I needed some kind of atonement. Closure. Something to separate me from him.

And that was one truth even a liar like me couldn’t deny.

I waited for Jesse to pull her head out of her ass and make the first move. I gave her two days to show signs of life. A phone call, a text message, a goddamn carrier pigeon. Alas, the girl was quieter than a dead cheerleader in a horror flick. I half-missed our back and forth, but carried on with my life like she’d never happened. She was funny and unaffected, and I really liked that about her. And she used movie titles as verbs. That shit was sexier than an edible thong.

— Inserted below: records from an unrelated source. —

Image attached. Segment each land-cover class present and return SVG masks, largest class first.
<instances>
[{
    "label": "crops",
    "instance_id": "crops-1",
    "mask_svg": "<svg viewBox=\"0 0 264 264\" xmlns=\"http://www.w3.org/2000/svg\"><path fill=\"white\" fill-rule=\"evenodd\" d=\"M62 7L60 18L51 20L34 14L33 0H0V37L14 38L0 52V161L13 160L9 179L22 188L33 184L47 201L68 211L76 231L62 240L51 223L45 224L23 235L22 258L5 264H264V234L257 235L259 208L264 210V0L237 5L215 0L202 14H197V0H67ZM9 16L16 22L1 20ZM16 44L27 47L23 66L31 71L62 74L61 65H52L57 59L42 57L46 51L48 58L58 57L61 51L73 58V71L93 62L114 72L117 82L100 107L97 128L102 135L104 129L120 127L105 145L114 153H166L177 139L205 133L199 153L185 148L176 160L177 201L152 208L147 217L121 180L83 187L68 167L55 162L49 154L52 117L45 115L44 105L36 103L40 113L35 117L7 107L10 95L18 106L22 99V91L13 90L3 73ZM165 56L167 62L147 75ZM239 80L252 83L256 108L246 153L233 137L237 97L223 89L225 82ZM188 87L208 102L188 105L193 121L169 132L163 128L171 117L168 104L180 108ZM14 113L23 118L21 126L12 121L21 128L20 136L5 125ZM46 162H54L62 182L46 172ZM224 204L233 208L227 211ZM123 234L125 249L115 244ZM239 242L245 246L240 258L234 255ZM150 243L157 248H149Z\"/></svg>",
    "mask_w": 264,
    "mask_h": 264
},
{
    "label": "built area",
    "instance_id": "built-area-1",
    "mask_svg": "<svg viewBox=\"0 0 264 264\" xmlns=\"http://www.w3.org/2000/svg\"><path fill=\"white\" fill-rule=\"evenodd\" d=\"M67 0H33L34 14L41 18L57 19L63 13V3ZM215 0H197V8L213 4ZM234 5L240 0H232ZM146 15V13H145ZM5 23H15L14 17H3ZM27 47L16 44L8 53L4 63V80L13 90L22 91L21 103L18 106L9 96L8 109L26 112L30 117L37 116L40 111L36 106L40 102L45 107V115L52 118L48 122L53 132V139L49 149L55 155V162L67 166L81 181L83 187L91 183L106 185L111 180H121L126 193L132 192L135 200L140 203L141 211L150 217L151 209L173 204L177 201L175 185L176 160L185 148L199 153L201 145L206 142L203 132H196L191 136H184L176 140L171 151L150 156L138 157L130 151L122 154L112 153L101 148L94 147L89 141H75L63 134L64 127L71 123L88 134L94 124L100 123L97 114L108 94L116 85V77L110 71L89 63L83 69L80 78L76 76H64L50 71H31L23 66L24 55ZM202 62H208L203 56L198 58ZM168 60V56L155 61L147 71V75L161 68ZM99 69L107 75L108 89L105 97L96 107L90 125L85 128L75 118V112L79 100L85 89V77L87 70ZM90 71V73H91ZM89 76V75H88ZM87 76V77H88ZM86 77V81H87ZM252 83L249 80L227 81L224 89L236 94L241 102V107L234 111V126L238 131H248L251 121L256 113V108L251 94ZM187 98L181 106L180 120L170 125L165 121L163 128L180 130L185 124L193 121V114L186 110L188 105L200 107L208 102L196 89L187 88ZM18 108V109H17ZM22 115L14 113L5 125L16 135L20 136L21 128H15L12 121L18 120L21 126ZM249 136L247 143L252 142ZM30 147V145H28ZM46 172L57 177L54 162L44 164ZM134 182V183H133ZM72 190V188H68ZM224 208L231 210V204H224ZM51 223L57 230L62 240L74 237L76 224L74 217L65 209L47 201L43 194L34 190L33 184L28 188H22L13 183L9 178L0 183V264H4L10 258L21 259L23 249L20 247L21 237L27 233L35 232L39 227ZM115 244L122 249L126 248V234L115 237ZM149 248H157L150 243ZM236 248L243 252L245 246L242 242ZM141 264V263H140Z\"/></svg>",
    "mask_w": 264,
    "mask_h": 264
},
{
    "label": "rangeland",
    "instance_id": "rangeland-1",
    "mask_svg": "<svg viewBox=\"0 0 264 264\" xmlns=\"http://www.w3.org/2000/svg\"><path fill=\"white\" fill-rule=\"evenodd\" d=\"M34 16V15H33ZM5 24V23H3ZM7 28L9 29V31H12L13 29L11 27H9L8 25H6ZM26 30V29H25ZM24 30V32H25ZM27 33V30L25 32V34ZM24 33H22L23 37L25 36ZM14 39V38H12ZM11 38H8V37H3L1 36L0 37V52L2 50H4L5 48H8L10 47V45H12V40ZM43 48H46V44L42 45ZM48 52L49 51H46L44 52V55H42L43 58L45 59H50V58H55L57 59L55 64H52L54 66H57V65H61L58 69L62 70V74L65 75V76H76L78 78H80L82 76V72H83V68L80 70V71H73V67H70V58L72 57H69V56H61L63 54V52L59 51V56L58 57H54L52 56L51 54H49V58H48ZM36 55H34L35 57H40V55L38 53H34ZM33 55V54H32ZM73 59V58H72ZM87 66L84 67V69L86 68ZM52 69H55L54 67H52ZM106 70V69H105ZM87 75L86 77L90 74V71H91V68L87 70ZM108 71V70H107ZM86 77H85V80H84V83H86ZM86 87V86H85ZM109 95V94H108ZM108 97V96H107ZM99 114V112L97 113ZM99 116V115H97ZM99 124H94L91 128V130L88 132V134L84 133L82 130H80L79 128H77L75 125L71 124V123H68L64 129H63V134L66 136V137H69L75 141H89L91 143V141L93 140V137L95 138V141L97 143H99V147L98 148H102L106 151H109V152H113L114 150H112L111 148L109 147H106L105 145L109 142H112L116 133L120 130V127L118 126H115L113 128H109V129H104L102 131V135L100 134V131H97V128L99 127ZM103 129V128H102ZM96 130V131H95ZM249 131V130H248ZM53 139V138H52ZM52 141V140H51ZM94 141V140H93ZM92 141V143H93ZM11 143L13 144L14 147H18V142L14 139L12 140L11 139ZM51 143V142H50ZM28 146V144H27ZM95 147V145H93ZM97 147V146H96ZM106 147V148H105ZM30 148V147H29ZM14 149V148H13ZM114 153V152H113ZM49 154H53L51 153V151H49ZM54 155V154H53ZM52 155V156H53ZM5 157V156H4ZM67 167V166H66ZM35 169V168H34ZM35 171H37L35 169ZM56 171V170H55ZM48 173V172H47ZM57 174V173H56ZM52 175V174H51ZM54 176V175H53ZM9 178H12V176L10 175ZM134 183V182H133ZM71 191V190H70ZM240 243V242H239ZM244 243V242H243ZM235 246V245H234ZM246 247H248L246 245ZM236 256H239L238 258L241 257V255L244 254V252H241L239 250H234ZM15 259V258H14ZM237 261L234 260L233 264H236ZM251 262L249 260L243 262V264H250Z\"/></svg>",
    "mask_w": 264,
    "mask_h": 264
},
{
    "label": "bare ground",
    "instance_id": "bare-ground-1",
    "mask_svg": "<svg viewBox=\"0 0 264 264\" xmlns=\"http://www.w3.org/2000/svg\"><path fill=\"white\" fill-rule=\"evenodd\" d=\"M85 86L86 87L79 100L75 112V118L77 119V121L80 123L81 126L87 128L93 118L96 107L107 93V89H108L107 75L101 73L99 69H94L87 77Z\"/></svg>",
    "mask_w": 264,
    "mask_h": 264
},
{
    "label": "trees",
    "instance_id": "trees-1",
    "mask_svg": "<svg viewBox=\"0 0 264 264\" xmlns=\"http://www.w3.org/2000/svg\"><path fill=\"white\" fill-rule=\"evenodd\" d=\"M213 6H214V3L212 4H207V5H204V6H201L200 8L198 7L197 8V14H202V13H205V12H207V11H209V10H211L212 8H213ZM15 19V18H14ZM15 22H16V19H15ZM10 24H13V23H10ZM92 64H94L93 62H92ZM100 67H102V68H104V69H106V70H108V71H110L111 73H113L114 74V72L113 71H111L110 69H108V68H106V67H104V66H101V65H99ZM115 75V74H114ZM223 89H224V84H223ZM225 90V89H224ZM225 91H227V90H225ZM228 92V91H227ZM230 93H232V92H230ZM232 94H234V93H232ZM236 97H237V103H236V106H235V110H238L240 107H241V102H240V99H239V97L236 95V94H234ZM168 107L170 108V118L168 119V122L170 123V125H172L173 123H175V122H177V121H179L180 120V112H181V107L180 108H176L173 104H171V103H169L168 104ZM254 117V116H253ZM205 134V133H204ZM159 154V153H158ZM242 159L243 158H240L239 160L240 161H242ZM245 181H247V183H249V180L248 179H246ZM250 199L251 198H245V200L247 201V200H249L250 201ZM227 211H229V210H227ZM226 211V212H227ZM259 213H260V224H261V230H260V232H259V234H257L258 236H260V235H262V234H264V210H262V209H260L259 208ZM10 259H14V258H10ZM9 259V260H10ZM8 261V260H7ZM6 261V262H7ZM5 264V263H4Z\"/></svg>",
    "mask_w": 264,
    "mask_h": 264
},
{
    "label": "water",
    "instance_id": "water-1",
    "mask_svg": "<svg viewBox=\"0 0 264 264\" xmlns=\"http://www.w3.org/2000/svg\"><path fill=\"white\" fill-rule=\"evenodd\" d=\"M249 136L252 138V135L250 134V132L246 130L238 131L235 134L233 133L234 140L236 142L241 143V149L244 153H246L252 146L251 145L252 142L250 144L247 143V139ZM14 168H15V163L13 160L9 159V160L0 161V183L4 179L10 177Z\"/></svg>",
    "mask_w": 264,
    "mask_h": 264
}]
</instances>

I spoke with Darren on the phone later that week, and he complained that I was slacking off and not doing my part of the deal. I wanted to argue with him, but at this point, I’d already spent four hundred thousand of his advance on Café Diem and the refurbished boutique hotel. It was small, but it was also fucking expensive. I was waist-deep in the quicksand, and I knew it.

That’s how I ended up heading to Mrs. Belfort’s. When I’d called Darren, he’d said Jesse would probably be there. Guess I was hanging out with an eighty-year-old today. I parked outside of her mansion, hanging my helmet on the handle and shaking the desert sand off my combat boots before ringing her doorbell. No one answered. I punched it a few more times. Nada.